With dopamine for sugary things, we started our lives without knowing what the measure is actually pointing at, we manage to get to a state where we think we know what the measure is pointing at. This would have been impossible if we did not have a system of capable of believing it knew better than the measure.
Edit to add: Other ways we could be wrong about what the dopamine measure is pointing to but still useful is things like. Sweet things are of the devil you should not eat of them, they are delicious but will destroy your immortal soul. Carrots are virtuous but taste bad. This gives the same predictions and actions but is wrong. The system should be able to support this type of thing as well.
You want to make things better or live in a world which makes things better. But how do you go about actually doing that? There is truth to Drucker's maxim
"If you can't measure it, you can't improve it."
But you have also heard of Goodheart's law.
"When a measure becomes a target, it ceases to be a good measure."
But you have measures. How can you use them without them becoming a target?
If you are delegating work this becomes even trickier. You can't give the people the you are delegating the measures you use (unless you trust them to use them properly and not use them as targets). So you give people rules to follow or goals to meet that aren't the measures.
Then evaluate them on how well they follow the rules or goals (not on how well they meet the measure), and iterate on the rules or goals. If you have people that follow the rules and achieve the goals *AND* you iterate on those things you can actually affect change in the world. If you don't iterate you'll just end up optimising whatever the first set of rules points at, rather than the thing you actually want to acheive.
You also probably want to give people some slack with the rules/goals, so that they have spare energy to look at the world and figure out what they think is best. If people are run ragged trying to meet a goal to survive, all other considerations fall by the way side.
During the iteration of the rules, how do you avoid Goodheart's law yourself? You want people to lead good happy lives, but don't want to end up secretly giving people drugs to make them happy, because you are short-circuiting things. You also don't want to kill everyone to reduce long term suffering.
So instead you build yourself a model of what Good looks like. This model is important it allows you to decouple your measure from your target. An example might be, "It is Good for People to be wealthy as it allows them to do more things". You use your model to generate a target, in this case "make people wealthier". Then you alter the rules and goals to hit that target.

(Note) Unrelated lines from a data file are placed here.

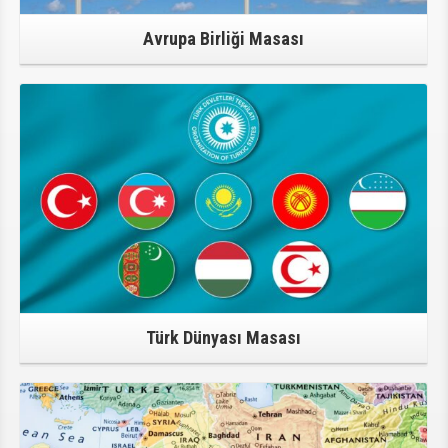
Avrupa Birliği Masası
Türk Dünyası Masası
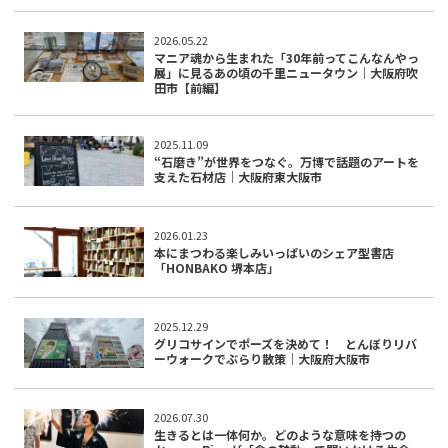
2026.05.22
マニア魂から生まれた「30年前ってこんなんやっ
展」に見るあの頃の千里ニュータウン｜大阪府吹
田市【前編】
2025.11.09
“石磨き”が世界をつなぐ。万博で話題のアートを
支えた石材店｜大阪府東大阪市
2026.01.23
本にまつわる楽しみいっぱいのシェア型書店
「HONBAKO 堺本店」
2025.12.29
グリコサインでポーズを決めて！ とんぼりリバ
ーウォークでぶらり散策｜大阪府大阪市
2026.07.30
生きるとは一体何か。どのような意味を持つの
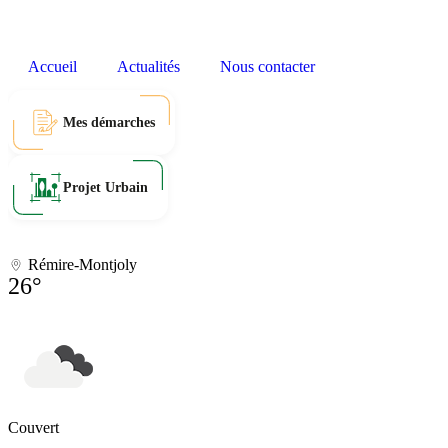
Accueil
Actualités
Nous contacter
Mes démarches
Projet Urbain
Rémire-Montjoly
26°
Couvert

What happens if your model is wrong? Let us say some people are becoming unhappier as they become wealthier, due to pollution causing health issues.
This is where the measure comes in. You then use your measures to see if your model is correct. If people aren't becoming happier, less stressed, healthier etc as they become wealthier, you change and update your model. In this case they aren't, so you improve your model, find a new targets and therefore give new goals and rules to the people you delegate to.
Any anger at the poor performance related to your measure should not be taken out on the people you have delegated to (unless they didn't do what you said), it should be taken out on your model of the world that thought it was idea to tell people to do something.
Also you can improve your model with small scale studies and trying to understand the inner workings of humans. This gives you a quicker feedback loop than changing society and seeing what happens.
This is a description of roughly where we are as a society currently, although we suck at the last section updating our models and changing our targets. We tend get stuck on the first set of targets we find, those of GDP and IQ, publishing 'high impact' papers or reducing waiting times at doctors. We don't use measures to say, hey somethings wrong, let us change things. The best we have is Democracy but that is a very blunt instrument and has its own incentive structure problems.